(Stored items)
==================================================

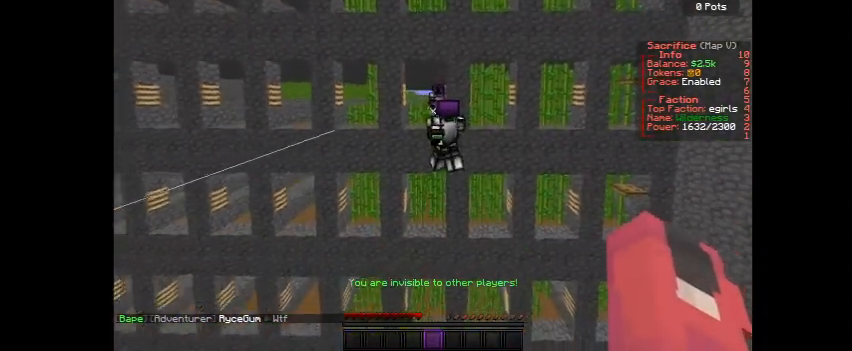
{"keys": ["d", "s"], "mouse": [], "events": [[133, "w", "up"], [200, "a", "up"], [500, "d", "down"], [500, "s", "down"]]}
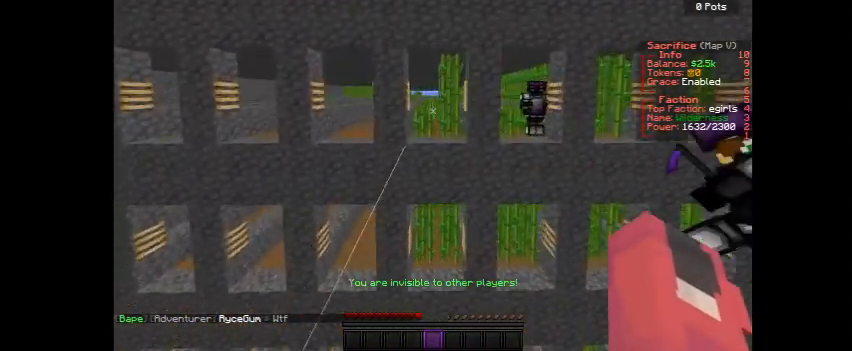
{"keys": ["d", "s"], "mouse": [], "events": []}
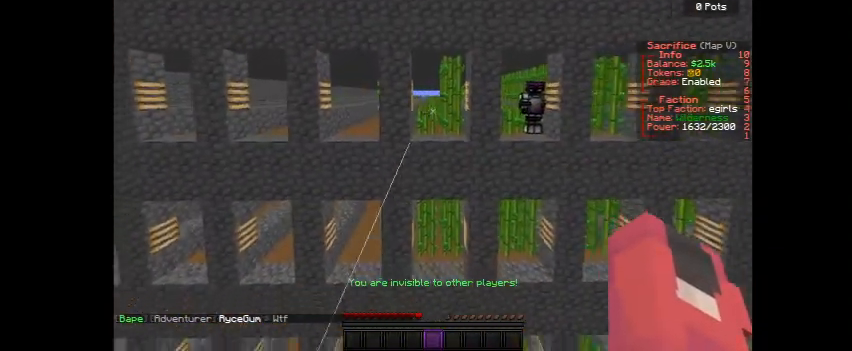
{"keys": ["d", "s", "space"], "mouse": [], "events": [[67, "s", "up"], [500, "s", "down"], [500, "space", "down"]]}
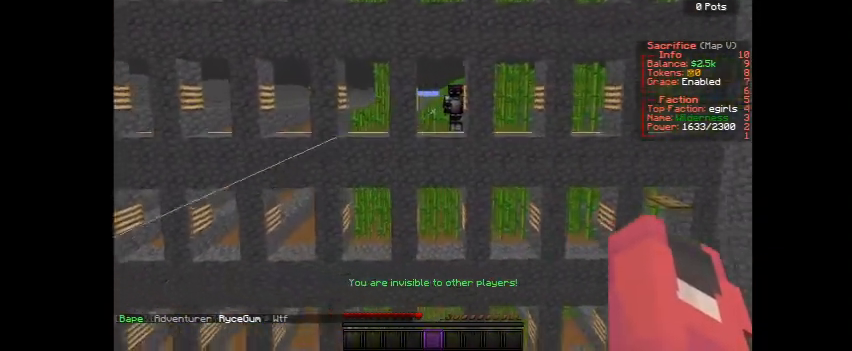
{"keys": [], "mouse": [], "events": [[300, "space", "up"], [500, "d", "up"], [500, "s", "up"]]}
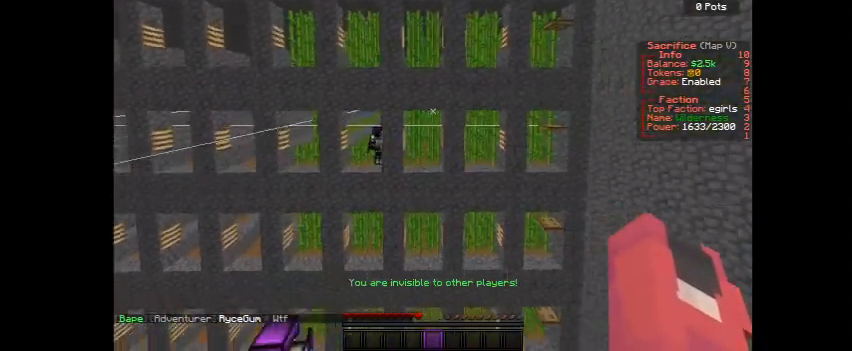
{"keys": [], "mouse": [], "events": []}
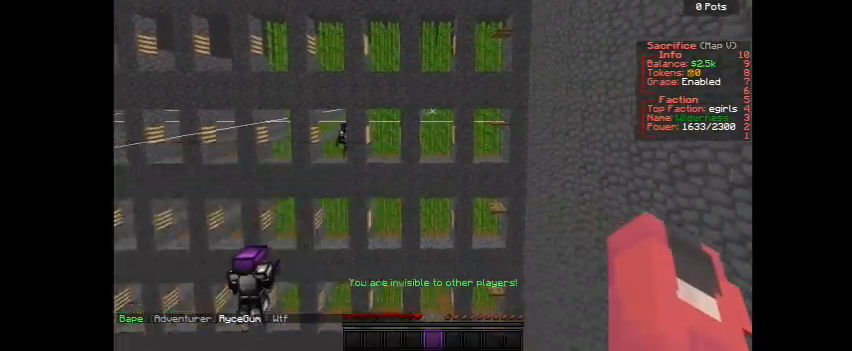
{"keys": [], "mouse": [], "events": []}
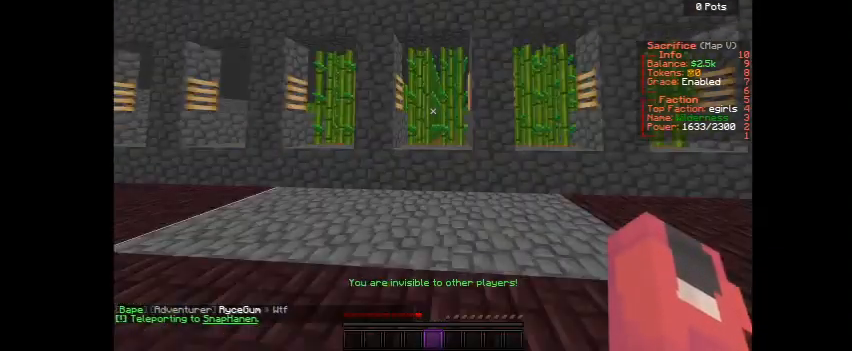
{"keys": ["d", "s", "space"], "mouse": [], "events": [[33, "a", "down"], [200, "d", "down"], [267, "a", "up"], [267, "space", "down"], [400, "s", "down"]]}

==================================================

- [PROBLEM STATEMENT] Work through the records above. Copy every line with the string "space".

- [THE COMPLETED TASK]
{"keys": ["d", "s", "space"], "mouse": [], "events": [[67, "s", "up"], [500, "s", "down"], [500, "space", "down"]]}
{"keys": [], "mouse": [], "events": [[300, "space", "up"], [500, "d", "up"], [500, "s", "up"]]}
{"keys": ["d", "s", "space"], "mouse": [], "events": [[33, "a", "down"], [200, "d", "down"], [267, "a", "up"], [267, "space", "down"], [400, "s", "down"]]}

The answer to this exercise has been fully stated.